John Braine’s novel, Room At The Top, published in 1957, contains many of the elements of a racy blockbuster. The tale of ambition and adultery, fuelled by issues of class, sex and money, follows the fortunes of 20-something Joe Lampton as he climbs his way up the ladder of social and economic success.
But this isn’t a story of glitz and glamour. The novel is set in England just after the the Second World War and Joe’s upward trajectory is not towards the golden pavements of London, or the dreaming spires of Oxford, or the glittering lights of Hollywood or Broadway.
He is ready to sell his soul for a tastefully decorated house and a nice bathroom suite. At the beginning of the book, the very ordinariness of his aspirations highlights the misery of living in physical and intellectual poverty in an ugly town in the North of England.
From Dufton to Warley
Joe’s home town, Dufton, is portrayed with convincing detail. The back-to-back houses are drab and mean and life within their walls is aesthetically displeasing and physically uncomfortable.
The windowsill in Joe’s bathroom has a dingy mess of toothbrushes, used razor blades and three cups with broken handles. Smoke from the mills and the chemical factories covers everything in a layer of dust. Fish die in the polluted river water.
A new job in a different town provides Joe with his passport out. The job is Senior Audit Clerk at the town council. See what I mean about lack of glamour?
The town is Warley, a well-to-do, perfectly ordinary provincial market town. It is well-kept and prosperous, ‘as clean and nourishing as an egg-nog’. Joe determines to position himself in this world of detached houses and manicured lawns, where business is done at the Conservative Club and being a prominent member of the council confers status.
Following the Dream
The moment at which Joe’s aspirations take shape occurs just after his move, when the sight of a couple in an Aston Martin provide his epiphany. The girl is pretty and expensively dressed, and her boyfriend has a ‘rich man’s face, smooth with assurance and good living’. This is what he wants, the girl, the car, the money, the effortless entitlement.
It’s like Eddie Cochran’s song Something Else, where he hankers after the girl and the car and at the end of the song he’s actually standing at her door with the car outside. When it all comes true man, wow, that’s something else.
Two women
Unlike Eddie, Joe can’t get what he wants if he works hard and saves his dough. His only access to this class is through marriage to Susan Brown, daughter of the local factory-owner big-wig.

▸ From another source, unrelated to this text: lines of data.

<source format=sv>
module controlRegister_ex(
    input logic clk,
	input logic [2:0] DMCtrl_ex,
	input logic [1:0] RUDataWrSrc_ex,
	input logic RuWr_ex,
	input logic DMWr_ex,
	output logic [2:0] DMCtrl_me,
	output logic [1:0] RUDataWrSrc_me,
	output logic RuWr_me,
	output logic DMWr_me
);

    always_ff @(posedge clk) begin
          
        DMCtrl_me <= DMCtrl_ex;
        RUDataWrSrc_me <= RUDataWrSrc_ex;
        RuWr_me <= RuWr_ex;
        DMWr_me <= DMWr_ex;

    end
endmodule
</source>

His affair with the older, unhappily married Alice Aisgill almost scuppers his chances but it’s through the affair that we catch a glimpse of Joe’s real potential and his capacity for deeper experience than that offered by Susan.
Alice is earthy, sexy, experienced, uninhibited. Their relationship is passionate and tender. Susan is vacuous and annoying. She calls him Joekins and Joety and says things like ‘Mummy will be awfully cross.’ But she holds the trump cards and she plays her ace by getting pregnant.
Multi-textured
The novel has many incidental pleasures. We get glimpses into the world of amateur dramatics and the workings of local government. References to Wilfred Pickles, a popular radio presenter, and Forces Favourites, a wartime radio request show, sit alongside references to Noel Coward, John Betjeman and Christopher Fry.

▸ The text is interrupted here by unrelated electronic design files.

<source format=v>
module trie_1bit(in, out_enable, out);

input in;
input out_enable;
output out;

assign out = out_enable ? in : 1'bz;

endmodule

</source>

Joe, a clever grammar school boy, recognises a saying from Fry that an accountant makes ‘Homer sound like balance sheets and balance sheets like Homer.’ The quoter is an English teacher, but still…
Clothes maketh the man
John Braine is also excellent on the semiotics of clothes. Joe learns that the concept of ‘best’ clothes belongs to the class he wants to leave behind. In Aston Martin land, all your clothes are best. He learns not to buy cheap raincoats and not to wear garments that match too precisely. He learns to fix his tie in a bigger knot. Well, who would have known?
Joe’s back story is movingly presented as we hear about his parents’ death in a bombing raid, an experience which scarred Dufton for ever in his mind. His background is filled in further as we meet his Aunt Emily, who warns him that money marries money and advises him to stick to his own class.
Before his time
Joe was a decade or so too early to experience the social upheaval which began in the late 1950s. He might have found a direction for his restlessness in the ‘angry young men’ group, railing against the establishment and the kind of people who Joe and his mate at home called ‘zombies’.
But Joe thinks the answer is to join the Establishment. He wants to be a part of it and he envies the officer classes. So soon after the war, the distinctions between commissioned and non-commissioned officers and the impact of service records spill over into civilian life. The big RAF moustache, an officer’s adornment, is a symbol of class and confidence that Joe envies.
Joe wasn’t ready for the sexual revolution, either. A natural puritan, he couldn’t stand the fact that Alice posed nude for a painting class, or that she had lovers.
The sequel, Life At The Top, published in 1962, picks up Joe’s story ten years on. He’s got what he wanted. He is married to Susan, they have two children, a comfortable lifestyle, and he earns a packet in his father-in-law’s company. What could possibly go wrong?